> Instrução 1: Como você resumiria o trecho fornecido em duas frases?

> Trecho fornecido:
▼▼▼
Moreira Franco - Exatamente. Você trabalha, investe e aquilo não tem valor nenhum, valor econômico, é um ativo morto. E nós não conseguimos, no Brasil, até agora, uma política adequada para a questão da juventude, duramente falando, nas áreas de periferia, das grandes cidades. Se o jovem não vai ser jogador de futebol ou funkeiro, a probabilidade de ele ser absorvido pelo tráfico é imensa. Você pega todos os índices, são muito ruins. A educação formal, a educação profissionalizante, o acesso à cultura, a qualificação pro emprego, é tudo muito ruim. A expectativa de vida é muito baixa, tem áreas na cidade do Rio de Janeiro em que a expectativa de vida chega a 22 anos. Você tendo seu irmão, seu vizinho, seu amigo, seu colega, ao seu lado, morrendo e, normalmente, com morte violenta, o valor que você dá à vida é nenhum. Aquilo passa a ser uma coisa absolutamente frugal.

Desenvolvimento - A SAE é uma instituição propositiva, talvez seja por isso que o “conselhão”, Conselho de Desenvolvimento Econômico e Social (CDES), tenha sido integrado à Secretaria. Qual a importância desse conselho?

Moreira Franco - O Conselho é um órgão político da maior importância. Ele é sobretudo eficaz em momento de crise, por reunir lideranças de diversos setores da sociedade: empresários, trabalhadores, movimentos sociais, intelectuais, personalidades que formam opinião. Essas pessoas são convidadas a discutir as questões que afligem, que mobilizam, que estão presentes. O Conselho, nesse período de crise, ajudou o presidente Lula e os próprios setores que o compõem a compreenderem a crise. Quando o presidente Lula disse “nós temos que consumir”, o Conselho trouxe quais as dificuldades que naquela época existiam lá embaixo para o trabalhador, para a dona de casa e para a família aumentar seu consumo. Foi criado um ambiente no qual se colocam ao redor de uma mesa pessoas que tem interesses divergentes e que discutem e formulam.

Desenvolvimento - O que deve pautar as discussões do Conselho?

Moreira Franco - Temos uma pauta muito comprometida com a questão tributária. Ou seja, temos de enfrentar os gargalos para que tenhamos um país com um ambiente estimulante para o empreendedorismo, para a inovação e em que possamos sonhar em ter as mesmas facilidades que o inventor do Facebook teve. Se aquele rapaz estivesse aqui hoje no Brasil, ele jamais conseguiria ter uma empresa com o patrimônio que tem, porque o ambiente institucional não é favorável. Vai ter que se mudar tanto a parte tributária, parte fiscal, parte de organização e da engenharia legal.

Desenvolvimento - Alguns setores criticam o Estado planejador e interventor como uma limitação à democracia. O que o senhor acha dessa questão?

Moreira Franco - Velha, já passou... O grande avanço que nós tivemos é que algumas questões tanto macroeconômicas como macropolíticas, macroideológicas, já foram superadas. Nós temos a questão macroeconômica resolvida. A sociedade brasileira não quer inflação. A presidenta Dilma entendeu claramente esse sentimento, tanto que tem mantido uma posição muito atenta e muito rigorosa, para evitar que a inflação volte. Diante desse quadro, eu creio que o Estado tem que ter presença, o Estado tem que fazer e estimular a atividade econômica, sobretudo em áreas que você não tem a presença do setor privado. O Estado tem que estimular e criar condições para que o país cresça.
▲▲▲
> Listagem do exercício:
▼▼▼
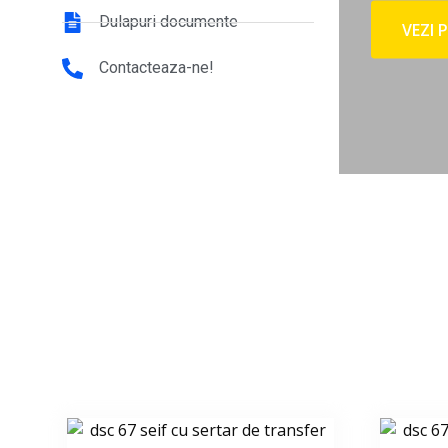
Dulapuri documente
VEZI PRO
Contacteaza-ne!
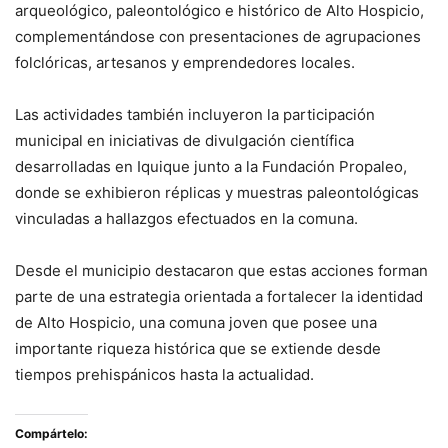
arqueológico, paleontológico e histórico de Alto Hospicio,
complementándose con presentaciones de agrupaciones
folclóricas, artesanos y emprendedores locales.
Las actividades también incluyeron la participación
municipal en iniciativas de divulgación científica
desarrolladas en Iquique junto a la Fundación Propaleo,
donde se exhibieron réplicas y muestras paleontológicas
vinculadas a hallazgos efectuados en la comuna.
Desde el municipio destacaron que estas acciones forman
parte de una estrategia orientada a fortalecer la identidad
de Alto Hospicio, una comuna joven que posee una
importante riqueza histórica que se extiende desde
tiempos prehispánicos hasta la actualidad.
Compártelo:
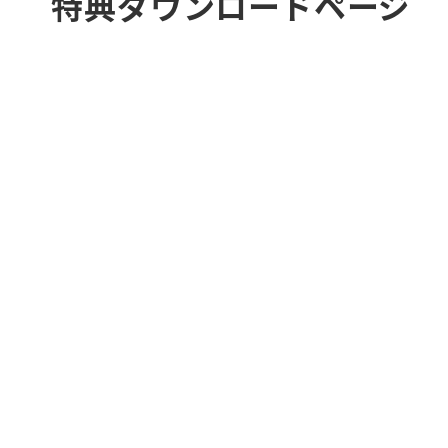
特典ダウンロードページ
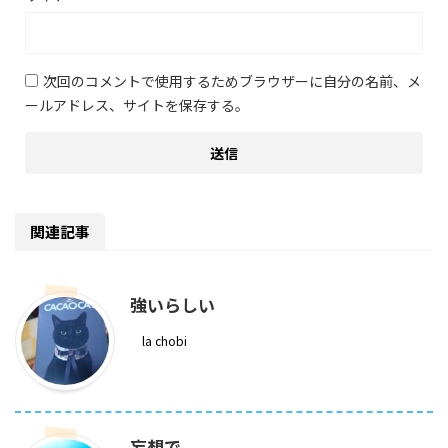
次回のコメントで使用するためブラウザーに自分の名前、メ
ールアドレス、サイトを保存する。
関連記事
強いらしい
la chobi
妄想で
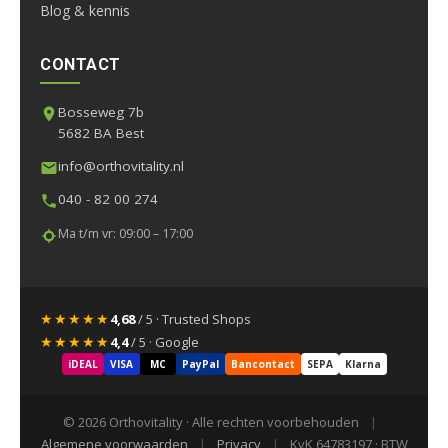
Blog & kennis
CONTACT
Bosseweg 7b
5682 BA Best
info@orthovitality.nl
040 - 82 00 274
Ma t/m vr: 09:00 – 17:00
★★★★★
4,68
/ 5 · Trusted Shops
★★★★★
4,4
/ 5 · Google
iDEAL
VISA
MC
PayPal
Bancontact
SEPA
Klarna
© 2026 Orthovitality · Alle rechten voorbehouden
|
Algemene voorwaarden
|
Privacy
|
KvK 64783197 · BTW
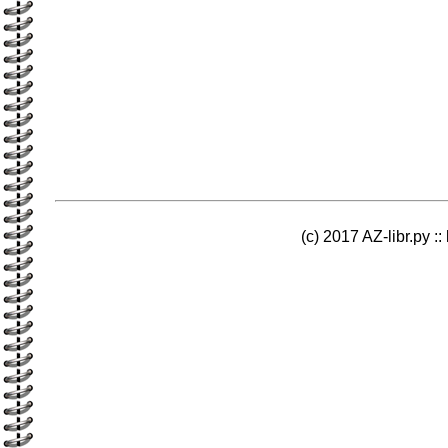
(c) 2017 AZ-libr.ру ::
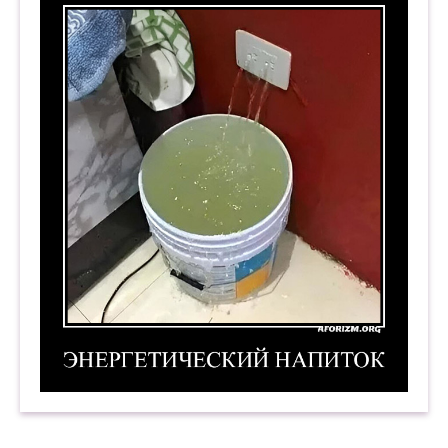
Энергетический напиток. Демотиватор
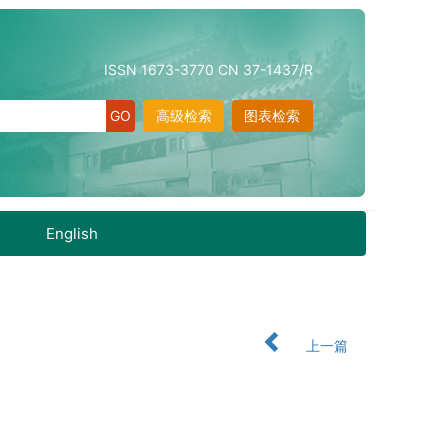
ISSN 1673-3770 CN 37-1437/R
高级检索
图表检索
English
上一篇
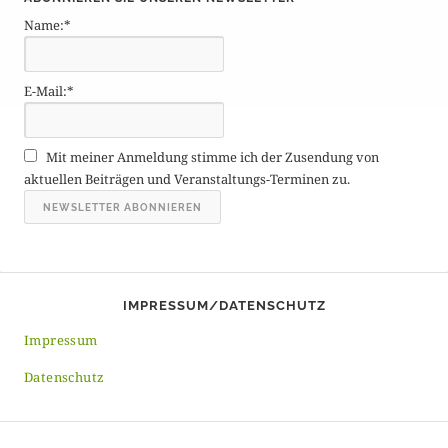
t
Name:*
r
ä
g
E-Mail:*
e
A
r
Mit meiner Anmeldung stimme ich der Zusendung von
c
aktuellen Beiträgen und Veranstaltungs-Terminen zu.
h
i
v
IMPRESSUM/DATENSCHUTZ
Impressum
Datenschutz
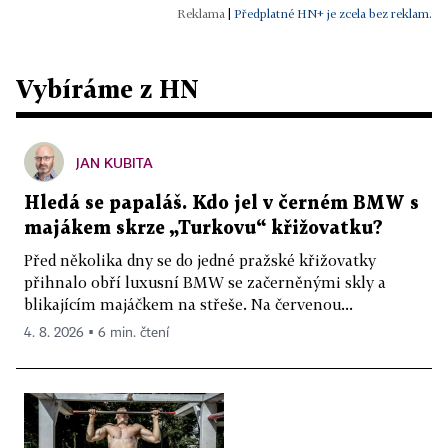
|
Předplatné HN+ je zcela bez reklam.
Vybíráme z HN
JAN KUBITA
Hledá se papaláš. Kdo jel v černém BMW s
majákem skrze „Turkovu“ křižovatku?
Před několika dny se do jedné pražské křižovatky
přihnalo obří luxusní BMW se začerněnými skly a
blikajícím majáčkem na střeše. Na červenou...
4. 8. 2026 ▪ 6 min. čtení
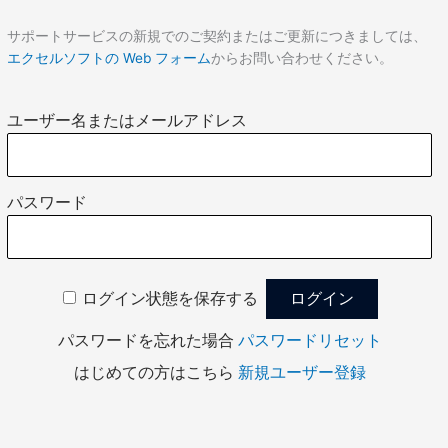
サポートサービスの新規でのご契約またはご更新につきましては、
エクセルソフトの Web フォーム
からお問い合わせください。
ユーザー名またはメールアドレス
パスワード
ログイン状態を保存する
パスワードを忘れた場合
パスワードリセット
はじめての方はこちら
新規ユーザー登録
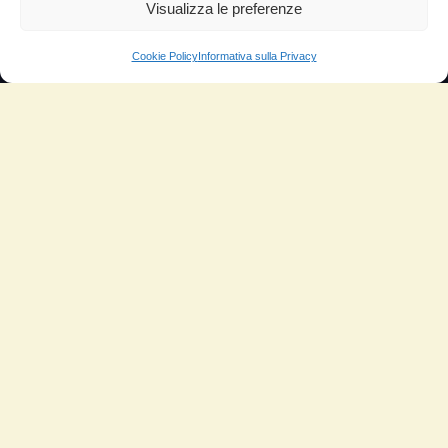
Aumento di potenza e velocità
Visualizza le preferenze
Minor consumo di olio
Cookie Policy
Informativa sulla Privacy
Riduzione della rumorosità
Riduzione gas di scarico
Motore dura più a lungo
Moto
Piloti sportivi
Aerei
Auto
Camper
Meccanici
Nautica
Industriale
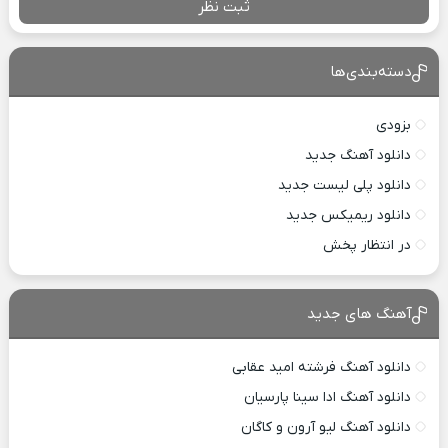
ثبت نظر
دسته‌بندی‌ها
بزودی
دانلود آهنگ جدید
دانلود پلی لیست جدید
دانلود ریمیکس جدید
در انتظار پخش
آهنگ های جدید
دانلود آهنگ فرشته امید عقابی
دانلود آهنگ ادا سینا پارسیان
دانلود آهنگ لیو آرون و کاگان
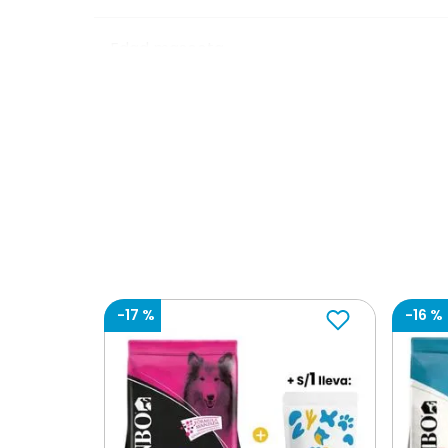
Edad mascota
Dosis
-
17 %
-
16 %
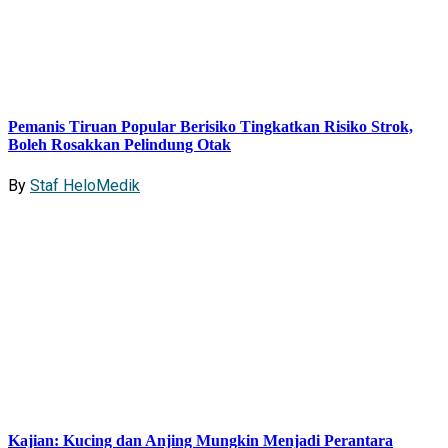
Pemanis Tiruan Popular Berisiko Tingkatkan Risiko Strok,
Boleh Rosakkan Pelindung Otak
By
Staf HeloMedik
Kajian: Kucing dan Anjing Mungkin Menjadi Perantara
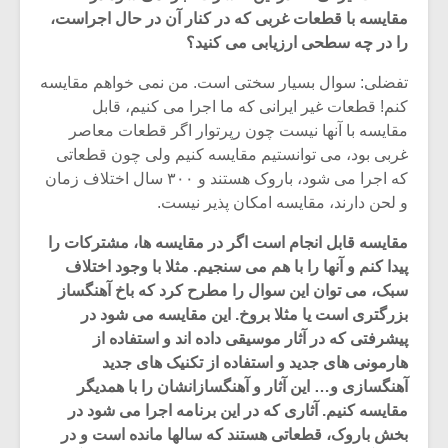
شیش و نیم»
موسیقی فی
مقایسه با قطعات غربی که در کنار آن در حال اجراست،
برگزار می 
را در چه سطحی ارزیابی می کنید؟
اگر نمی توانی
سکانسی به 
مشهورترین باشی،
موسیقی فیلم 
تفضلی: سوال بسیار سختی است. من نمی خواهم مقایسه
بدنام ترین باش
کنم! قطعات غیر ایرانی که ما اجرا می کنیم، قابل
مقایسه با آنها نیست چون رپرتوار اگر قطعات معاصر
غربی بود، می توانستیم مقایسه کنیم ولی چون قطعاتی
که اجرا می شود، باروک هستند و ۳۰۰ سال اختلاف زمان
و لحن دارند، مقایسه امکان پذیر نیست.
مقایسه قابل انجام است اگر در مقایسه ها، مشترکات را
پیدا کنم و آنها را با هم می سنجیم. مثلا با وجود اختلاف
سبک، می توان این سوال را مطرح کرد که باخ آهنگساز
بزرگتری است یا مثلا بروخ. این مقایسه می شود در
پیشرفتی که در آثار موسیقی داده اند و استفاده از
هارمونی های جدید و استفاده از تکنیک های جدید
آهنگسازی و… این آثار و آهنگسازانشان را با همدیگر
مقایسه کنیم. آثاری که در این برنامه اجرا می شود در
بخش باروک، قطعاتی هستند که سالها مانده است و در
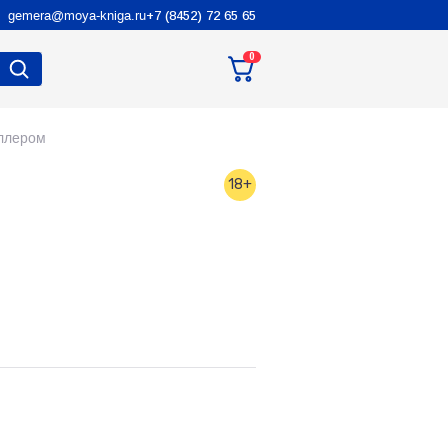
gemera@moya-kniga.ru
+7 (8452) 72 65 65
0
еллером
18+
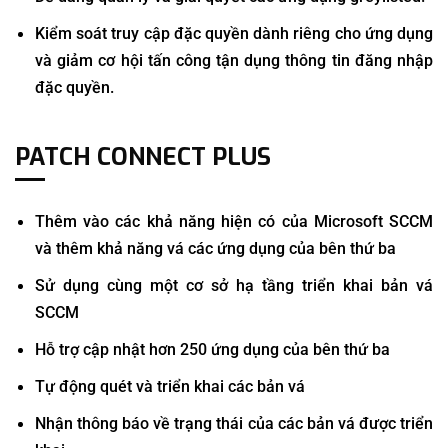
Kiểm soát truy cập đặc quyền dành riêng cho ứng dụng
và giảm cơ hội tấn công tận dụng thông tin đăng nhập
đặc quyền.
PATCH CONNECT PLUS
Thêm vào các khả năng hiện có của Microsoft SCCM
và thêm khả năng vá các ứng dụng của bên thứ ba
Sử dụng cùng một cơ sở hạ tầng triển khai bản vá
SCCM
Hỗ trợ cập nhật hơn 250 ứng dụng của bên thứ ba
Tự động quét và triển khai các bản vá
Nhận thông báo về trạng thái của các bản vá được triển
▲▲▲
> Instrução 2: Pode transcrever da listagem as linhas que vão da que contém "Edad mascota" até a que contém "Kajian: Kucing dan", ambas incluídas, deixando as imagens de fora da resposta?

> Espaço para resposta 1: Moreira Franco afirma que o Brasil ainda não conseguiu uma política adequada para a juventude das periferias das grandes cidades, onde os índices de educação, cultura e qualificação são muito ruins. Ele descreve o Conselho de Desenvolvimento Econômico e Social como um órgão político de grande importância, sobretudo em momentos de crise, com uma pauta comprometida com a questão tributária, e defende que o Estado estimule a atividade econômica e crie condições para o país crescer.

> Espaço para resposta 2:
Edad mascota
Dosis
-
17 %
-
16 %
Pemanis Tiruan Popular Berisiko Tingkatkan Risiko Strok,
Boleh Rosakkan Pelindung Otak
By
Staf HeloMedik
Kajian: Kucing dan Anjing Mungkin Menjadi Perantara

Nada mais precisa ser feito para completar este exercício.